Gott stellt Abraham auf die Probe: ob er ihm seinen Sohn opfern würde? Er sagt: „Nimm deinen Sohn, deinen einzigen, den du liebst, geh in das Land Morija und bring ihn dort als Brandopfer dar!“

 

Auch wenn am Ende Isaak nicht geopfert werden muss, sondern an seiner Stelle ein Ziegenbock, sagen manche: Typisch, das ist der blutrünstige Gott des Alten Testaments.

Der Berg Moria aber, auf dem Isaak geopfert hätte werden sollen, ist der Überlieferung nach der Hügel Golgotha, auf dem Jesus gekreuzigt wurde und schrie: „Mein Gott, mein Gott, warum hast du mich verlassen…“

 

Vor einiger Zeit habe ich ein Interview mit einem Vater gehört, der seinen Sohn durch Suizid verloren hat. Obwohl dieses Ereignis schon längere Zeit zurücklag, habe ich an seiner Stimme den Schmerz, seine Ohnmacht und seine Untröstlichkeit gespürt.

 

All das lässt sich mit dem lieben Gott aus meinem Kinderglauben knicht mehr vereinen.

Aber ist das die Absicht der Texte, uns einen verstehbaren lieben Gott zu malen?

Ich denke, hier geht es darum, dass wir trotz Dunkelheit und Ohnmacht das Vertrauen nicht verlieren.

 

Genau das möchte Jesus am Berg der Verklärung seinen Jüngern mitgeben. In der Ahnung seines bevorstehenden Leids will er, dass seine Jünger daran nicht zerbrechen. Deswegen schenkt er ihnen einen Durchblick, ein strahlendes Licht, das vom Ende her alles umfasst. Ein Licht, das die ganze Tradition erhellt.
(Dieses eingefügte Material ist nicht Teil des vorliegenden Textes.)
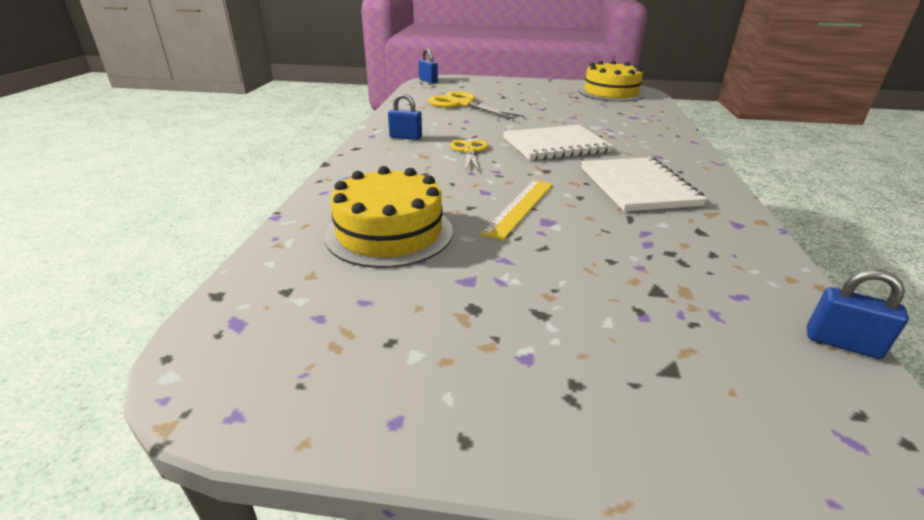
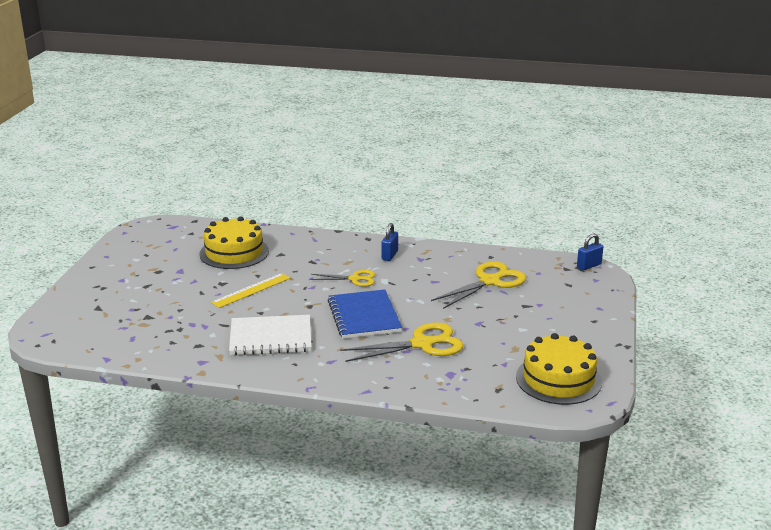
camera: 95 degrees right, 5 degrees down
(520, 207) = (251, 290): yellow ruler -> yellow ruler turned 75 degrees counterclockwise
(555, 145) = (364, 316): white notebook -> blue notebook
(593, 124) = (422, 344): none -> yellow scissors
(842, 343) = (87, 353): blue padlock -> none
Ein Licht, dass heller strahlt, als alle Dunkelheit des Leids.

 

Es ist nur ein kurzer Blick, aber ein Durchblick, der Kraft gibt.

Ich möchte ein Gedicht von Reiner Kunze an das Ende stellen:

 

Ich halte ein Samenkorn in der Hand.

Mein einziges Korn.

Sie sagen, ich soll das Korn in die Erde legen.

Ich muss mein Korn schützen, mein einziges Korn.

Ich habe nie erlebt, dass es Frühling gibt.

Sie sagen, es wächst neues Leben aus dem Korn.

Ich verliere mein Korn, mein einziges Korn.

Ich habe nie erlebt, dass es Frühling gibt.

Sie sagen, ich muss mein Korn riskieren, mein einziges Korn.

Aber ich habe Frühling nie erlebt.

Mein Geliebter sagt: Es gibt Frühling.

Ich lege mein Korn in die Erde.

 

Ich weiß, dass das Gedicht keine Antwort für den Vater ist, der seinen Sohn verloren hat. Dafür fehlen mir Worte. Aber ich wünsche ihm, dass er seinen Berg der Verklärung einmal findet.